Um nur zwei von vielen zu nennen: FOLIO ist viel versprechend, aber erst noch 
im Anmarsch, doch Koha hat eine global verteilte Community und ist auch im 
DACH-Raum zunehmend erfolgreich.

Nur falls man noch schwankt, welche der Alternativen man sich zum Migrationsziel 
setzen sollte - dann gilt immer noch der einleitende Satz. 
"allegro" bleibt somit, wie es ist. 
Und darauf, wie es mal ein bekannter Kanzlerkandidat sagte, können Sie sich verlassen.

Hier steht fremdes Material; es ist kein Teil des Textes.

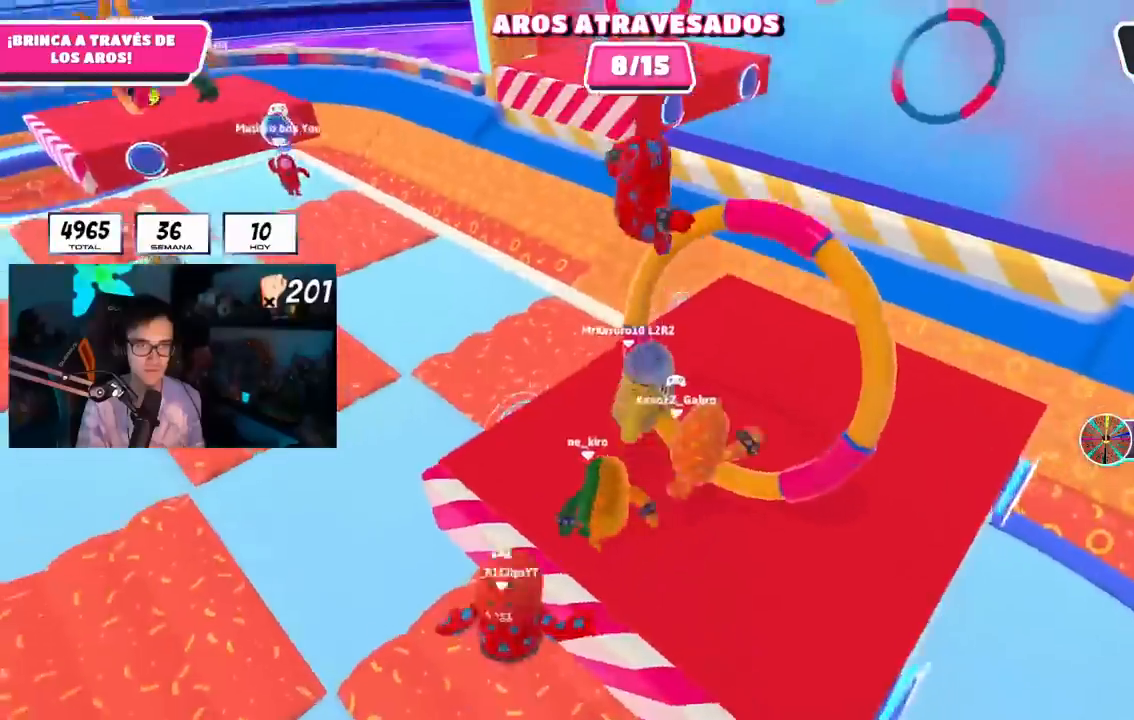
{"buttons": [], "left_stick": "up-left", "right_stick": "center", "events": [[17, "left_stick", "up-right"], [167, "left_stick", "up"], [267, "right_stick", "up-left"], [283, "left_stick", "up-left"], [384, "right_stick", "center"]]}
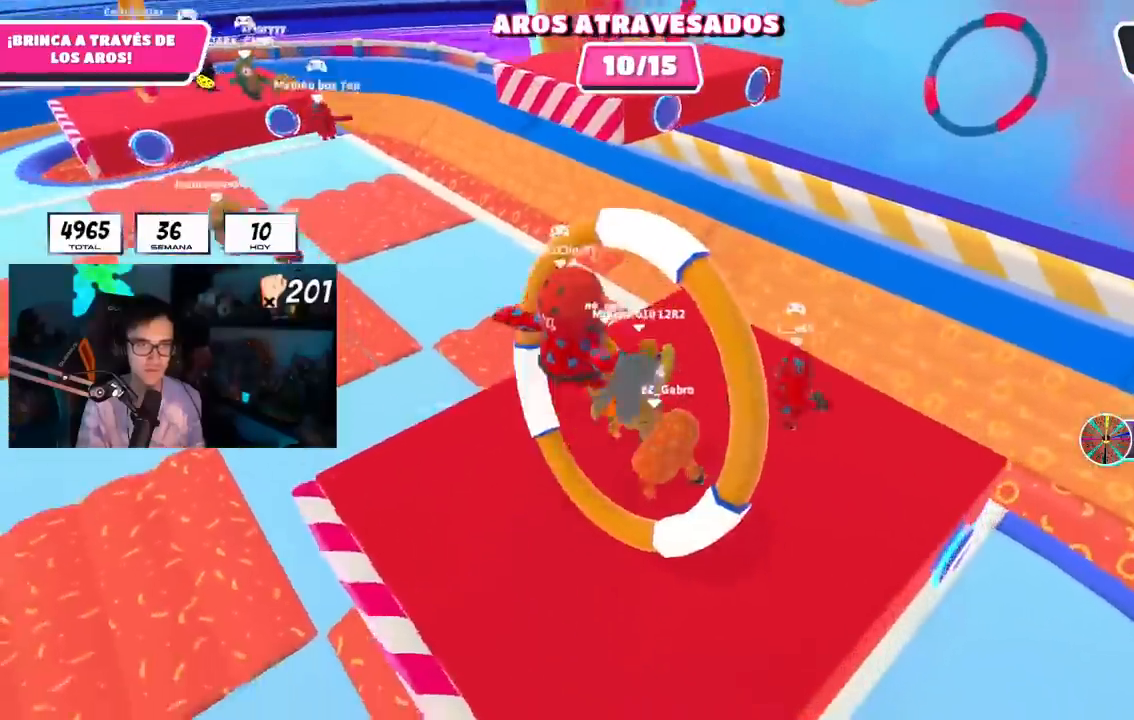
{"buttons": ["CROSS"], "left_stick": "up", "right_stick": "center", "events": [[67, "right_stick", "down"], [234, "right_stick", "center"], [301, "left_stick", "up"], [351, "CROSS", "down"]]}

Das bedeutet insbes. und nebenbei, daß der Person des Entwicklers keine 
unentbehrliche Schlüsselrolle mehr zukommt (wie es wohl gern behauptet wird) - denn  
die bekannten Supporter arbeiten längst eigenständig und kennen ohnehin ihre Klientel 
und deren Bedarfe weitaus besser. (Wer keinen Spporter kennt, kann sich bei mir
oder anderen Anwendern erkundigen.)

Eine V41.3 wird's gleichwohl bald geben, aber die Programme werden weiterhin
ohne funktionale Änderung daherkommen - es waren schlicht keine mehr nötig.
(Auch "ExtroText" hat ja keine erfordert.)
Über kleinere ästhetische Ameliorationen an a99(10) wird noch nachgedacht.